Any Urban Area not identified as eligible through the risk
analysis process for two consecutive grant cycles will not be eligible for
continued funding under the UASI program in the second grant cycle; this will
not preclude the Urban Area from future participation in the program should it
be identified as eligible through the risk analysis in a future year. Urban
Areas will continue to be eligible to receive funding from other DHS programs,
including the State Homeland Security Program and the Law Enforcement
Terrorism Prevention Program.
FY 2006 UASI Program
Governance and Administration
UASI program participants, not the Federal government, define
the regional groupings that best achieve and sustain risk-based target levels
of capability. This approach provides greater flexibility in defining Urban
Areas in a manner that reflects each areas unique geopolitical realities and
in designing the governance structures that will guide program implementation.

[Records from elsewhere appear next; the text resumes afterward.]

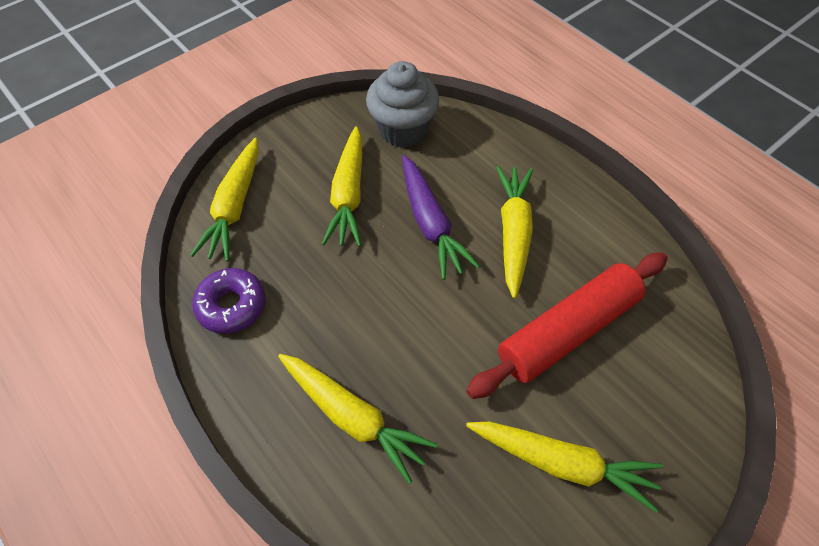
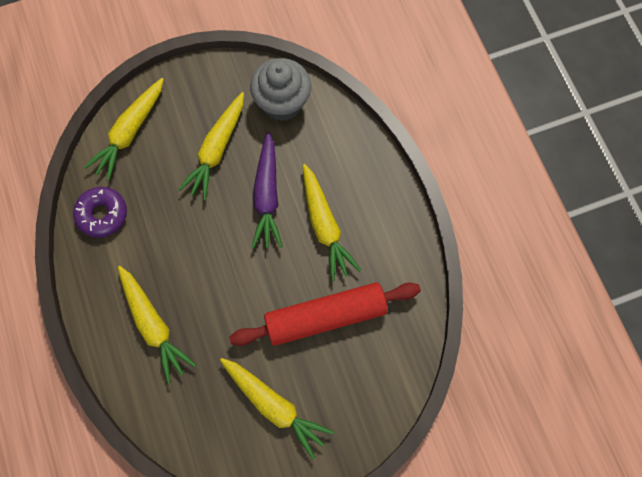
camera: 20 degrees right, 15 degrees up
(513, 233) = (325, 225): yellow carrot -> yellow carrot turned 135 degrees clockwise

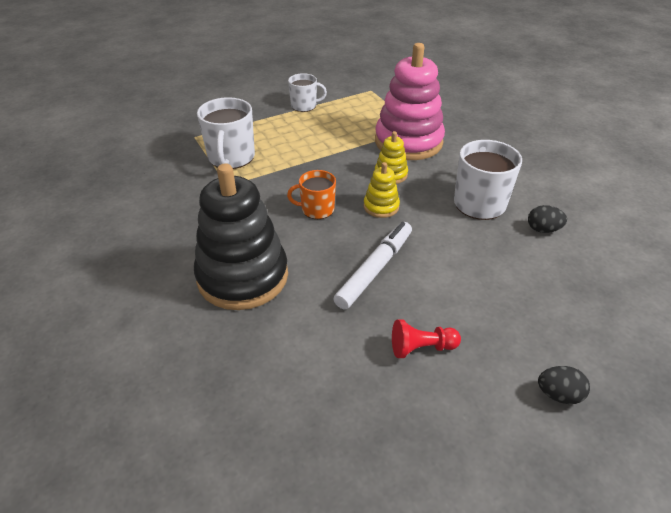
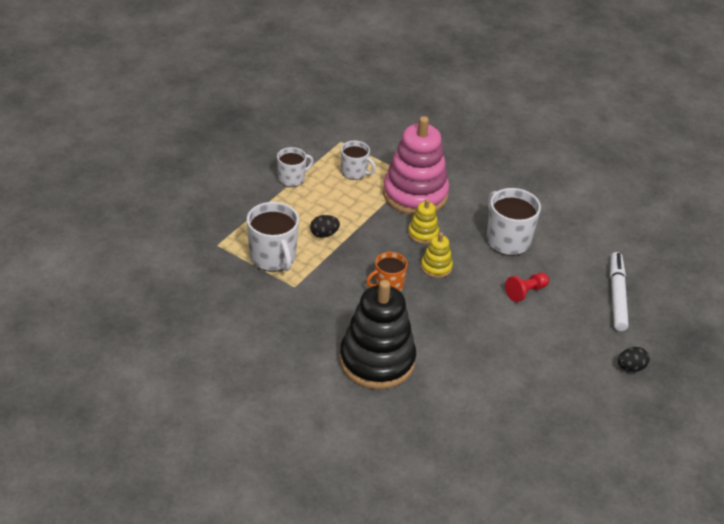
camera: 30 degrees left, 0 degrees up
(364, 113) = (354, 172): none -> white mug
(375, 269) = (468, 322): white marker -> white marker (617, 296)
(421, 348) = (535, 368): red pawn -> red pawn (525, 292)
(543, 229) = (565, 250): black egg -> black egg (324, 234)

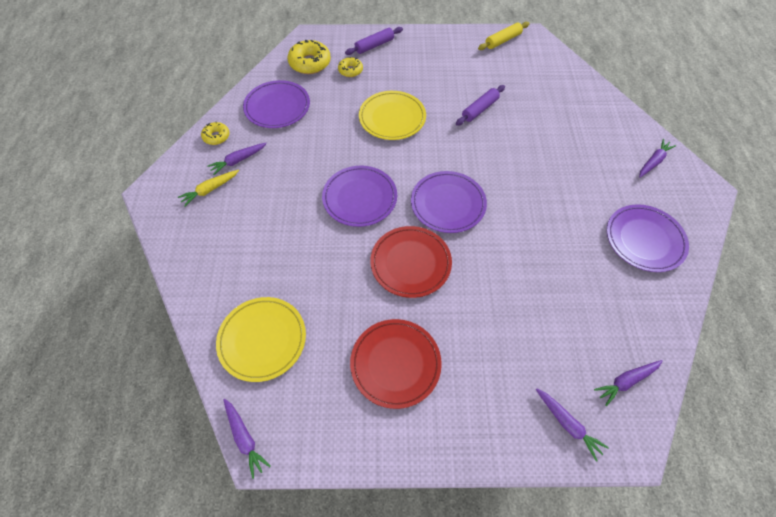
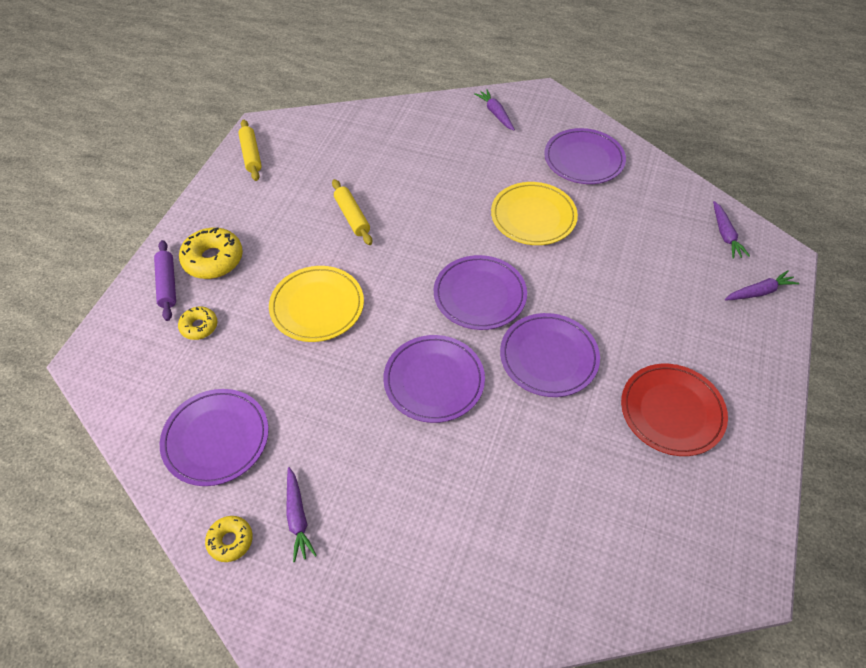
camera: 70 degrees left, 5 degrees down
(210, 190) = (336, 570): yellow carrot -> none
(245, 438) = (736, 596): purple carrot -> none
(262, 339) = (610, 547): yellow plate -> yellow plate (533, 216)
(310, 63) = (149, 372): yellow donut -> yellow donut (213, 259)
(410, 263) = (548, 357): red plate -> purple plate
(479, 109) = (352, 217): purple rolling pin -> yellow rolling pin

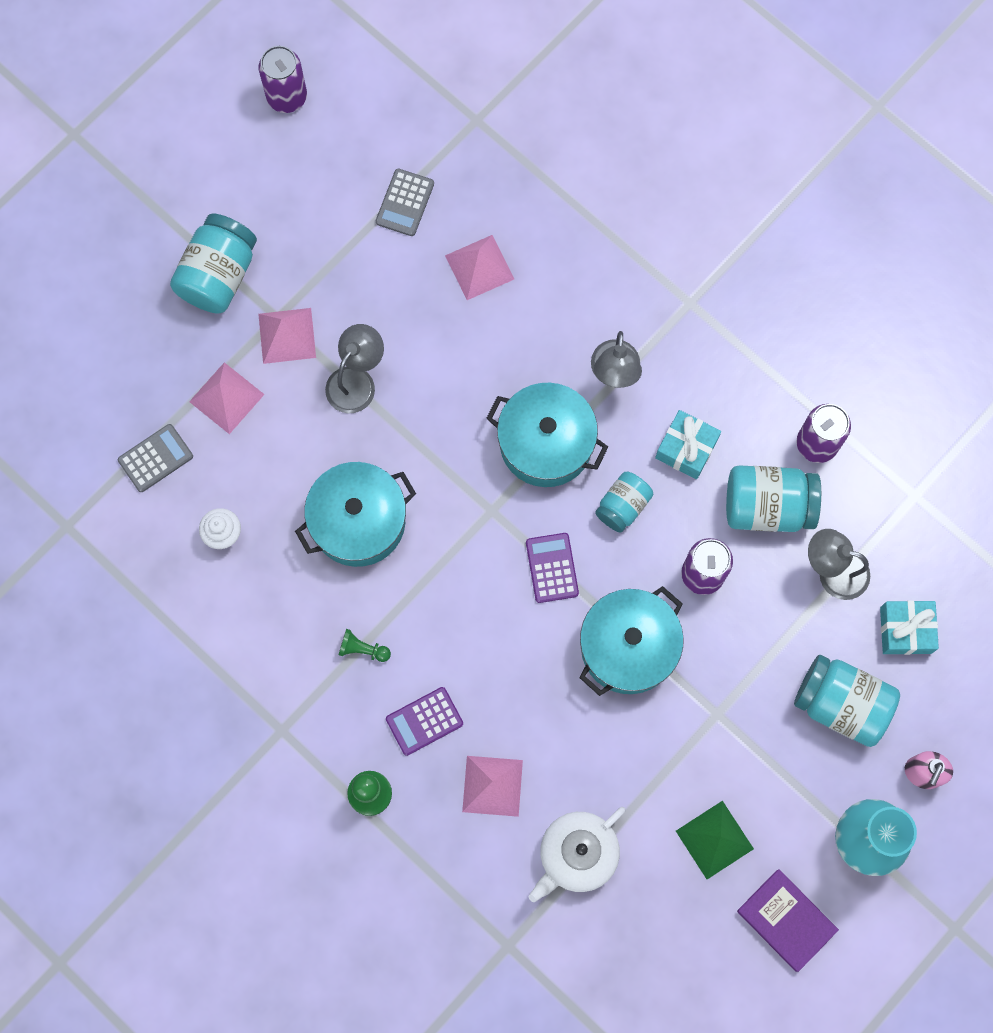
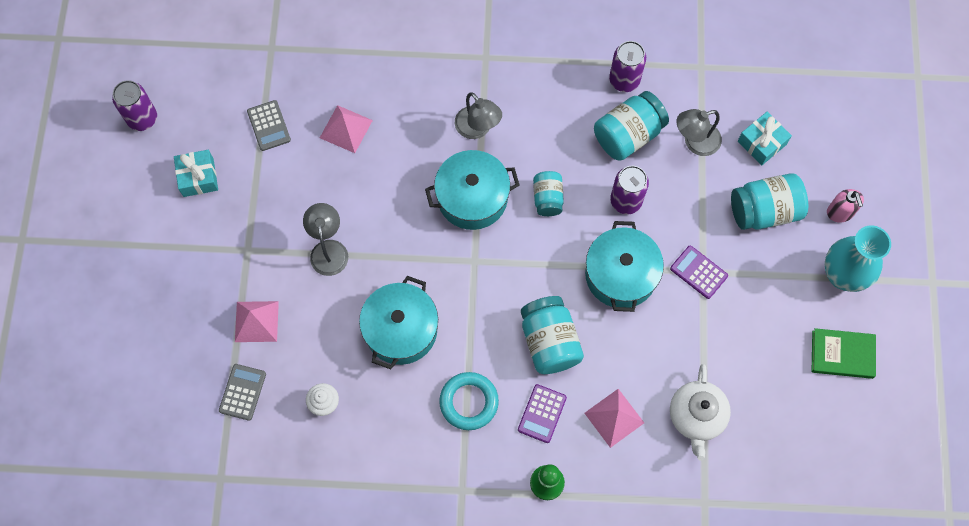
camera: 40 degrees left, 5 degrees down
(218, 275) = (189, 253): turquoise jar -> turquoise jar (549, 342)
(287, 335) = (262, 256): pink pyramid -> none
(362, 649) = (469, 402): green pawn -> turquoise ring
(552, 568) = (538, 265): purple calculator -> purple calculator (698, 272)
(686, 448) = (555, 138): turquoise gift -> turquoise gift (198, 177)
(714, 839) = (764, 343): green pyramid -> none
(786, 920) = (842, 354): purple book -> green book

The UASI program continues to allow flexibility for each Urban
Area to design a program governance process that supports their specific
requirements and dynamics, while still furthering regional collaboration in
support of the National Preparedness Goal. To that end, each Urban Area is
required to establish an Urban Area Working Group (UAWG) to steer program
implementation. Membership in the UAWG must provide either direct or indirect
representation for all the jurisdictions that comprise the defined Urban
FY 2006 marks a shift in the way UASI funds will be awarded. In
previous years, Urban Areas knew their funding allocations prior to submitting
grant applications. The FY 2006 UASI program addresses need for the first
time as a criterion in determining grant awards. Applicants will be asked to
submit an Investment Justification requesting resources to undertake specific
initiatives that tie to the Urban Area Homeland Security Strategy and the
National Preparedness Goal.
Applications will be evaluated by peers and subject matter
experts based on how effectively the proposed solutions address regional areas
of need. Addressing National, State, and regional priorities and reducing
need will serve to mitigate the overall risk facing the Urban Area.
Coordinating risk-reduction measures on a regional basis strengthens
collective defenses. Jurisdictions that share risk can prepare more
efficiently, and respond more effectively through development of
interconnected and complementary systems.